Almost a week late but I hope I didn't blow it.
After reading a few of my fellow students' postings I realized that both implicit and explicit meanings brought forth by Wyatt's prophetic claim. Yes, the fictionalized characters journey comes to a tragic end, and yes, their end can easily be understood as an allusion to the collapse of the optimism of the social rights movements of the 1960's.
While the film has received much recognition not just as great film, but as the archetype for the road film and been regarded in prophetic terms by Klinger as "[partaking in] apocalyptic,disaster-filled predictions of the future of the country" (193). At the same time the film's legacy, cultural resonance, and arguable legitimacy is constantly subverted by the its signifiers being used in an entirely different context from whence they were originally used. For all the counter cultural ideas the film attempts to espouse, they become diluted when one thinks of how many songs on the soundtrack are now used to sell automobiles, motorcycles, and other consumer products.

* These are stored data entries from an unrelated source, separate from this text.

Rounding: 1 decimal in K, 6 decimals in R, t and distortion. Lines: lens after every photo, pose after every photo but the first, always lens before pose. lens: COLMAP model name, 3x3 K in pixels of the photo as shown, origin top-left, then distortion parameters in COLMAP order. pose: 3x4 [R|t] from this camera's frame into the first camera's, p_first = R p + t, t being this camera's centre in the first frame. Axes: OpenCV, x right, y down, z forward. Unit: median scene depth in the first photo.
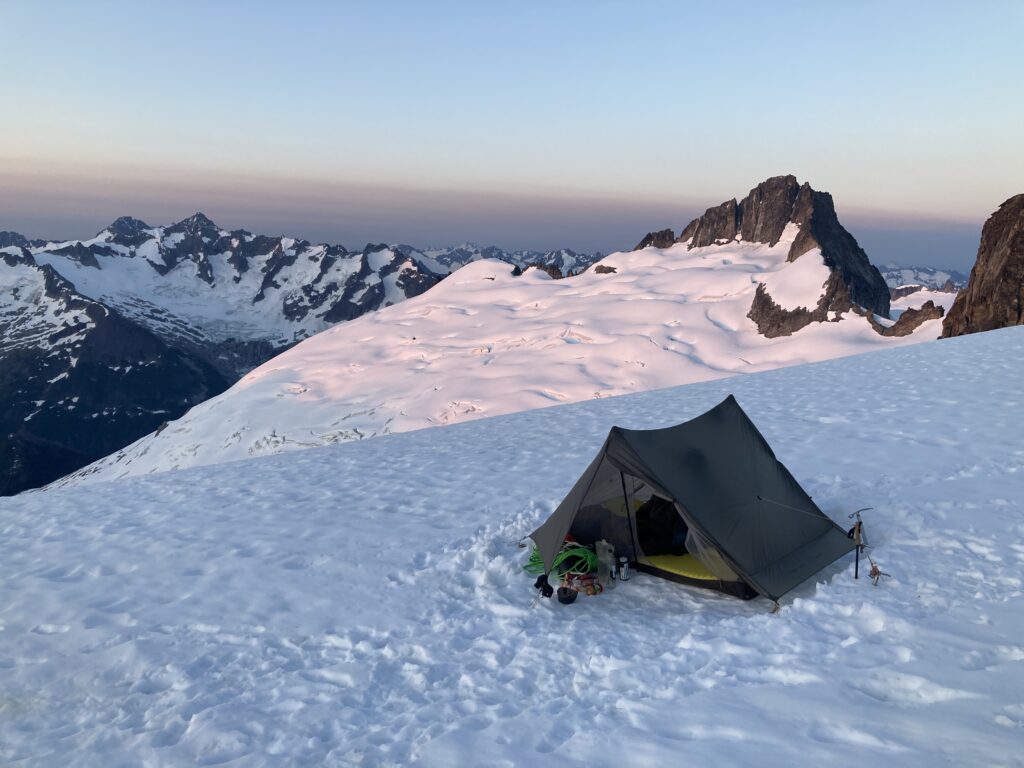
lens RADIAL K [[841.9, 0, 514.6], [0, 841.9, 374.1], [0, 0, 1]] dist [0.051985, 0.004074]
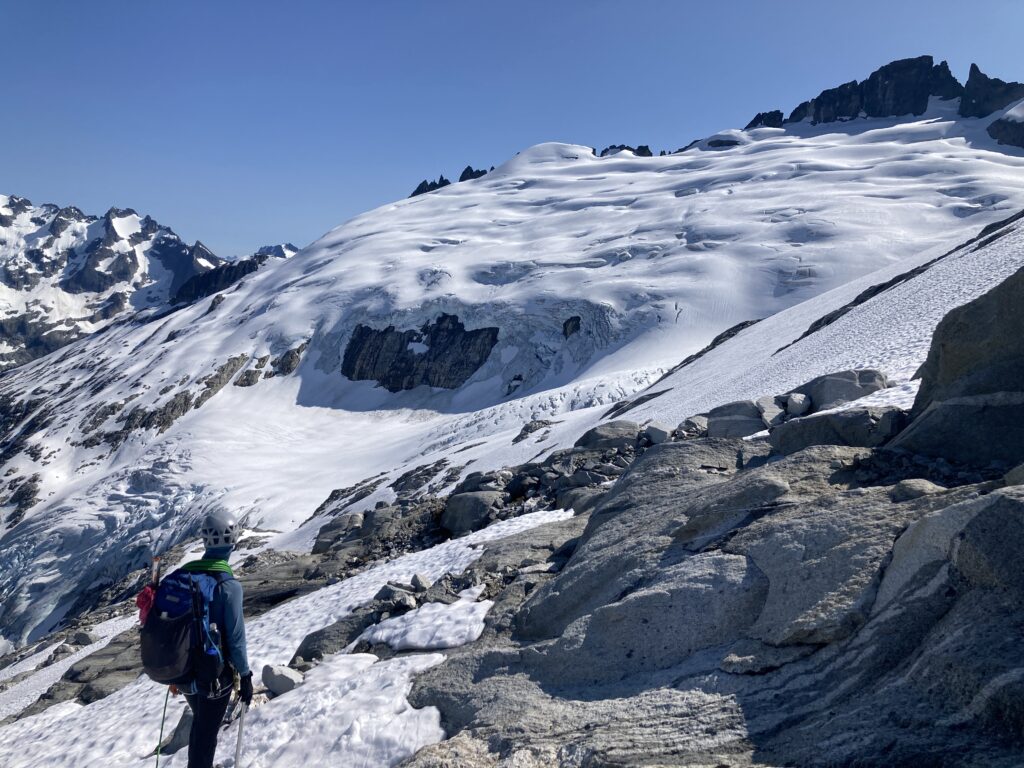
lens RADIAL K [[844.6, 0, 511.9], [0, 844.6, 380.2], [0, 0, 1]] dist [0.033513, -0.002855]
pose [[0.924875, -0.004240, 0.380247, -0.541901], [0.011186, 0.999808, -0.016058, 0.184059], [-0.380106, 0.019105, 0.924746, 0.137914]]
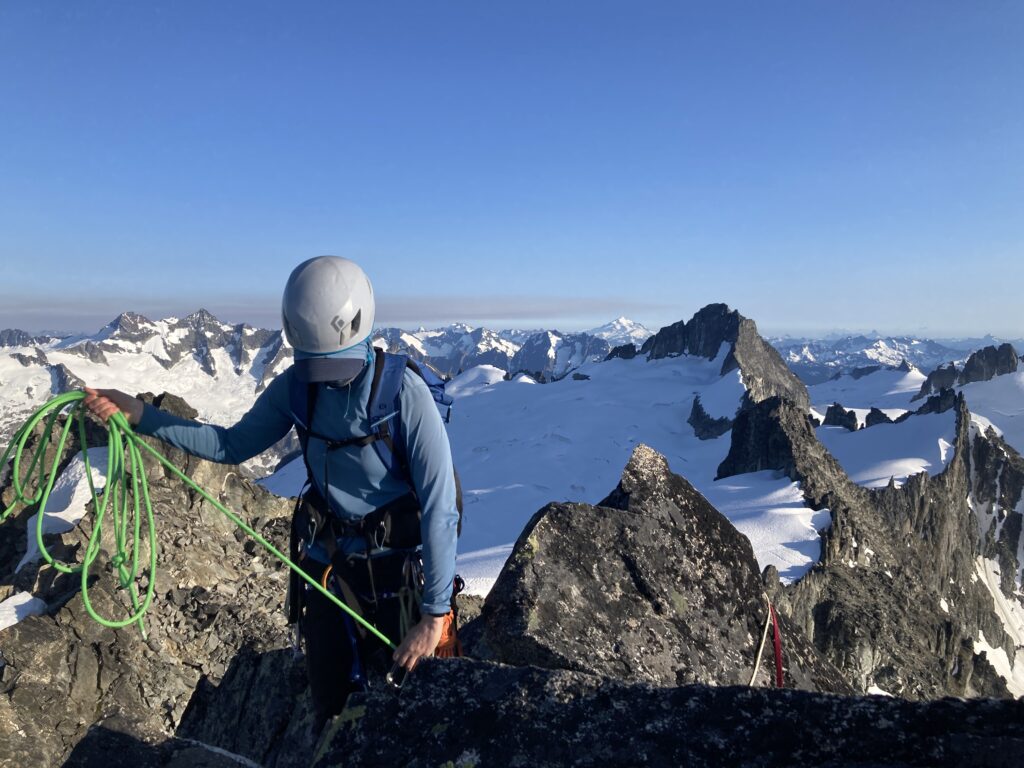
lens RADIAL K [[846.7, 0, 511.7], [0, 846.7, 363.0], [0, 0, 1]] dist [0.061686, 0.004669]
pose [[0.999688, -0.023041, 0.009600, -0.002122], [0.023913, 0.994319, -0.103722, -0.021040], [-0.007156, 0.103919, 0.994560, -0.210113]]
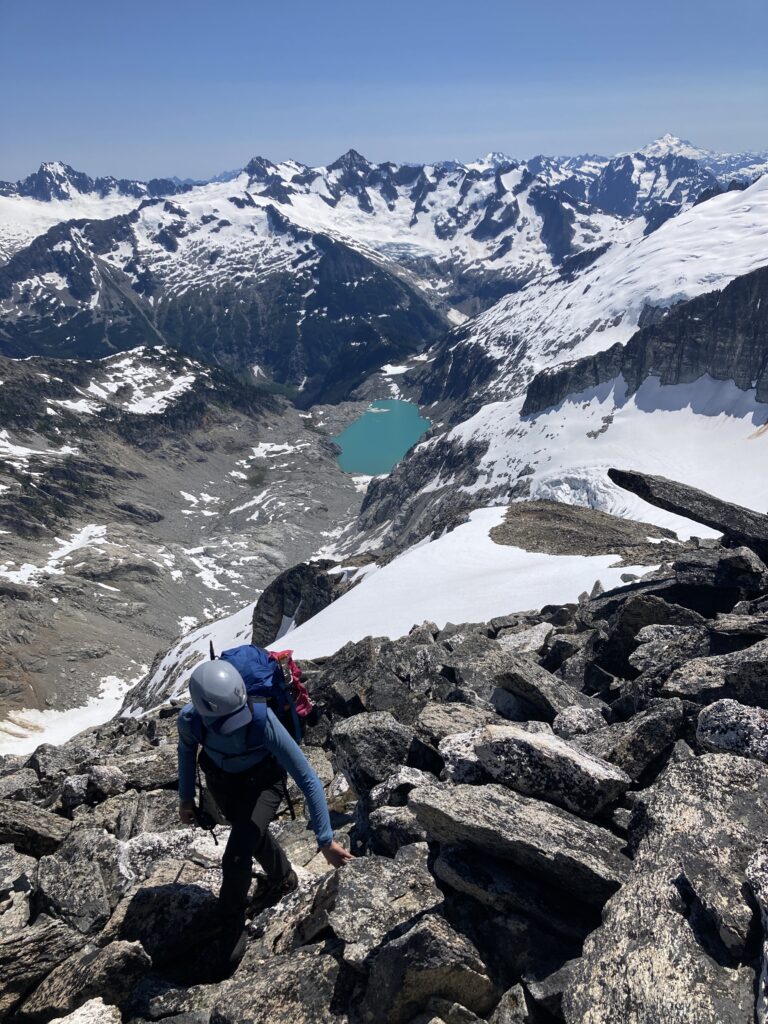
lens RADIAL K [[844.6, 0, 400.0], [0, 844.6, 514.1], [0, 0, 1]] dist [0.033513, -0.002855]
pose [[0.989877, -0.019116, -0.140633, -0.663962], [0.052958, 0.969071, 0.241035, 0.087552], [0.131676, -0.246042, 0.960273, -1.107402]]
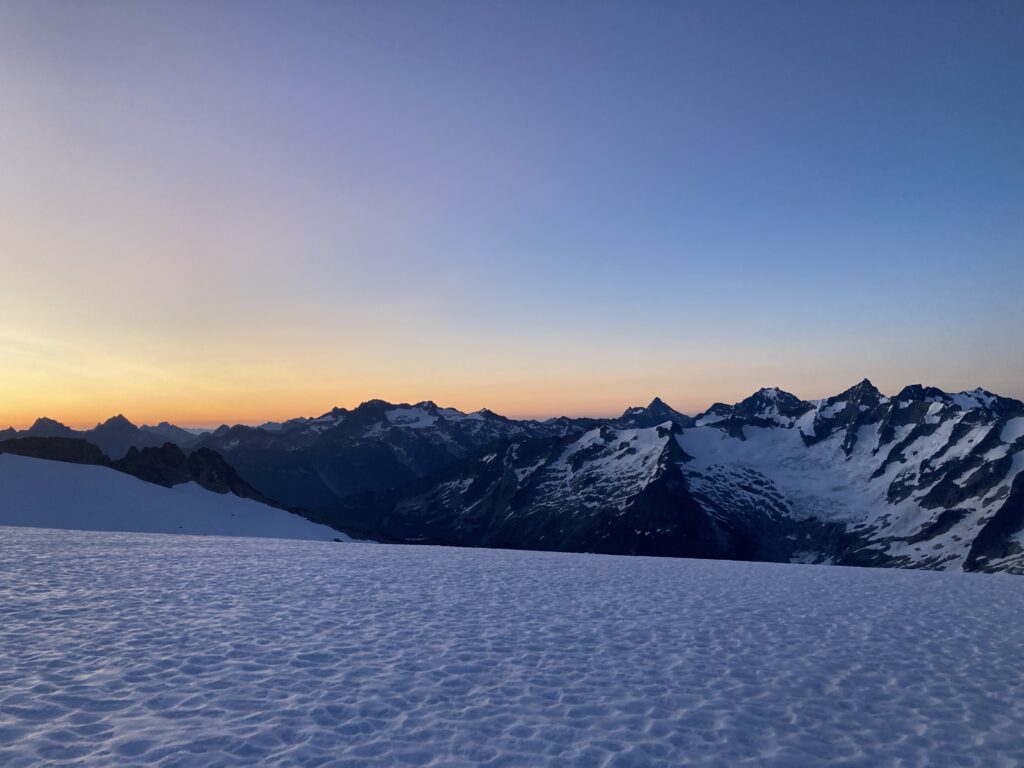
lens RADIAL K [[844.6, 0, 511.9], [0, 844.6, 380.2], [0, 0, 1]] dist [0.033513, -0.002855]
pose [[0.372018, -0.062805, -0.926098, 1.514942], [-0.112648, 0.987279, -0.112205, -0.187371], [0.921365, 0.146065, 0.360211, 1.400522]]
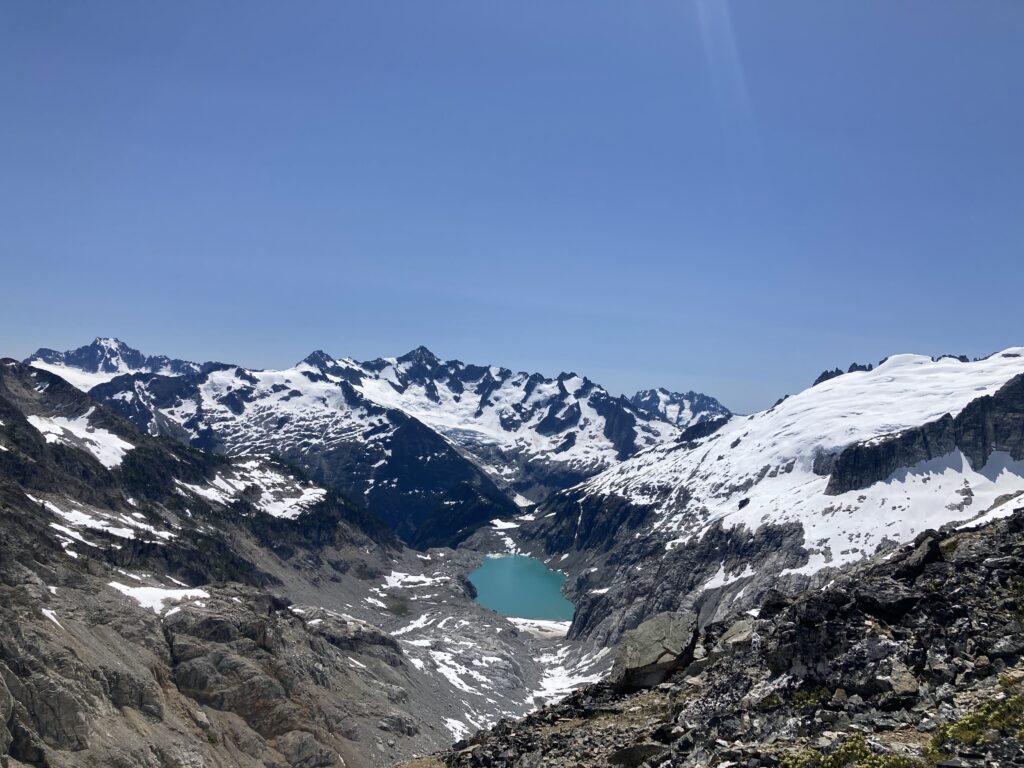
lens RADIAL K [[835.5, 0, 516.8], [0, 835.5, 378.9], [0, 0, 1]] dist [0.132751, -0.267059]
pose [[0.999720, 0.023650, -0.000603, -1.028880], [-0.023402, 0.984871, -0.171700, 0.291362], [-0.003467, 0.171666, 0.985149, -0.910804]]
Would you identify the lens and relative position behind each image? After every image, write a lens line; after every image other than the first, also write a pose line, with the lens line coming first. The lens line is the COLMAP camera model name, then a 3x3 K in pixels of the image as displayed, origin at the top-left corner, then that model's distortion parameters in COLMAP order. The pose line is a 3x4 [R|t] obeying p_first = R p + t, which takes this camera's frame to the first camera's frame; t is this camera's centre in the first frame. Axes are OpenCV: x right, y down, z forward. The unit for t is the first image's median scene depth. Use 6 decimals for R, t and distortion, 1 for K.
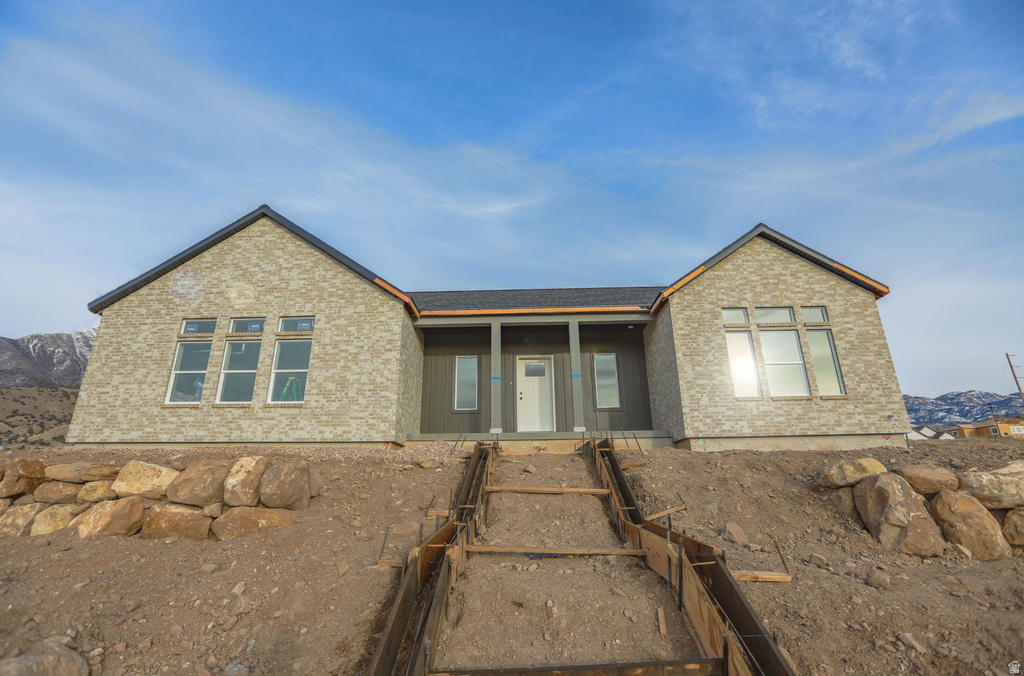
lens RADIAL K [[472.4, 0, 511.1], [0, 472.4, 335.0], [0, 0, 1]] dist [-0.040043, 0.010327]
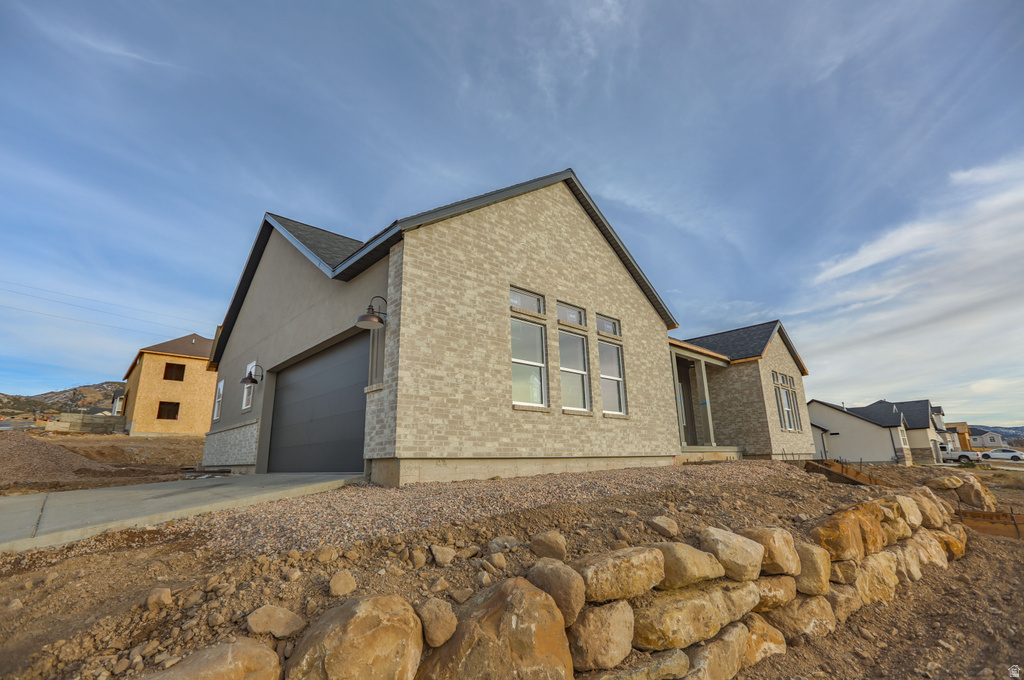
lens RADIAL K [[472.4, 0, 510.2], [0, 472.4, 339.2], [0, 0, 1]] dist [-0.040043, 0.010327]
pose [[0.705813, 0.174734, 0.686510, -1.253599], [-0.209048, 0.977320, -0.033826, 0.075924], [-0.676850, -0.119638, 0.726333, 0.478321]]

Furthermore motorcycle culture has gone from being a counter cultural movement, and based on very anticonsumerist principles becomes reincorporated (in the sense Guy Debor would use the term) into the commodity cultural. See: Harley Davidson, Orange County Choppers, et. al. Indeed Klinger's (not to mention many of my fellow student's) observation on the films' romanticized notions of nature, and fronteirism is another concept that has collapsed into a pastiche nostalgia for times that no one remembers.